If, however, after the impulse reaches the Bundle of His, there is any delay in the conduction, through either the Left or Right bundle branch, then the QRS complex will be widened.

LBBB usually gives rise to a wider QRS complex than RBBB. In LBBB, the width of the QRS is > 120ms (MORE than 3 small squares) whereas RBBB is often small squares.

LBBB = Left chest leads (I, V5 and V6) show RSR pattern (remember: WiLLiaM
RBBB = Right chest leads (V1 and 2) show RSR pattern. (remember MaRRoW)

If we go back to the ECG in Case 4, we notice that the QRS complexes are slightly broad, with RBBB formation.

But, that’ s not all....

If you have successfully worked out the cardiac axis, you will also see that there is

a Left Axis Deviation here. RBBB alone would not normally alter the cardiac axis.
Two common causes of LAD are:
1. Left ventricular Hypertrophy 

2. Inferior MI
3. May be normal variant in obese or stocky habitus

A none of these situations apply here, so we know something else must be going on.

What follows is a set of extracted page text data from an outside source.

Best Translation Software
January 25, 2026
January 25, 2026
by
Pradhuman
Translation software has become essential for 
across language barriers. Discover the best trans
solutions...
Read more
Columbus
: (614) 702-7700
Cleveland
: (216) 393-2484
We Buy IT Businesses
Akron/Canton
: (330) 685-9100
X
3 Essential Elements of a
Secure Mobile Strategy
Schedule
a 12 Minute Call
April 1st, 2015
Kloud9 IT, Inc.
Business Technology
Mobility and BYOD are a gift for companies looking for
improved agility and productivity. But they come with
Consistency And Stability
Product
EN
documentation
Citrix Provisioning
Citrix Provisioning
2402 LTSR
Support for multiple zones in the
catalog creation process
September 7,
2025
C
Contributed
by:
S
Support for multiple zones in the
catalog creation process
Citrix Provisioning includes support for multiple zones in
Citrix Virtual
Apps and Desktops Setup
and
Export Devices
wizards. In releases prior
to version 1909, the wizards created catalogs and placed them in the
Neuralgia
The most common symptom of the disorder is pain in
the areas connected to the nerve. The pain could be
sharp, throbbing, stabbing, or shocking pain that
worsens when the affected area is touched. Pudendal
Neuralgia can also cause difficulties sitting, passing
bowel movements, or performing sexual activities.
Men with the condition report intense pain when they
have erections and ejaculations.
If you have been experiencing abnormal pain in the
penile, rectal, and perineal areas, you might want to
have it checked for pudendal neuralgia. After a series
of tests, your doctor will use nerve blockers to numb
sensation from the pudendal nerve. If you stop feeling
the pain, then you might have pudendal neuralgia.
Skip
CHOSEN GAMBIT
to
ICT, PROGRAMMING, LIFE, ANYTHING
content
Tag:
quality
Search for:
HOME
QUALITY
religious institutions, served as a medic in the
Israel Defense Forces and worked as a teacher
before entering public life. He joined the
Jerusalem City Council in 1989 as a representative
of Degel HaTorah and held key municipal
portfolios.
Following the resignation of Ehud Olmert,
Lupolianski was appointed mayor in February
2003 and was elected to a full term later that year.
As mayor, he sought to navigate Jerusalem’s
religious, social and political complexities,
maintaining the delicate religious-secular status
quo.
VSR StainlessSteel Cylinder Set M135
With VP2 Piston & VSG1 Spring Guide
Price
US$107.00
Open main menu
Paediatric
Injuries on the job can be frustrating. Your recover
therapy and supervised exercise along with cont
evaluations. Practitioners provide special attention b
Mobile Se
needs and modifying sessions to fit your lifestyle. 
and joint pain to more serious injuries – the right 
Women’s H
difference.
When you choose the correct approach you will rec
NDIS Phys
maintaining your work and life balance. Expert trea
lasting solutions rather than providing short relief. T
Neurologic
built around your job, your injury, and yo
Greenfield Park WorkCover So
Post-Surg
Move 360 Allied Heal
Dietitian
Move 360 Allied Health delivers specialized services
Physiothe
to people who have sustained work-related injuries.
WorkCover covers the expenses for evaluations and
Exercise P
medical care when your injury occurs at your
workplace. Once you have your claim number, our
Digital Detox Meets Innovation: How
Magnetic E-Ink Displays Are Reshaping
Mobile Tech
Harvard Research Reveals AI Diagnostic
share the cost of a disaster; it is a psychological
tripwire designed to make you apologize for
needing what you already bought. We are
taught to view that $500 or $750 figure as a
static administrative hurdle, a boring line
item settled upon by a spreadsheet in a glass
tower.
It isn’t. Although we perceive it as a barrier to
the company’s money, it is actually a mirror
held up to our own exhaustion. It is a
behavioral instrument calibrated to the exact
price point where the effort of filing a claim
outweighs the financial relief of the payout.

The Left Bundle branch divides into two – the Anterior fascicle, and the Posterior fascicle. If both fascicles are blocked, then it becomes a full LBBB, but if only one fascicle is blocked, this is known as a “Hemiblock” or “Fasicular” block.
A Left Anterior Hemiblock (Left fasicular block), will always cause a LAD.
If you ever see RBBB + LAD, on an ECG, then you almost certainly have a LEFT ANTERIOR HEMIBLOCK.

In fact, he is relying entirely on his small posterior fascicle, of the left bundle branch for ventricular conduction. If that fails him, he’s in trouble.

Unsurprisingly, an ECHO revealed severely reduced LV systolic function. He needs a full cardiology assessment and consideration for pacing.

The End.
Well done those of you who read up to here!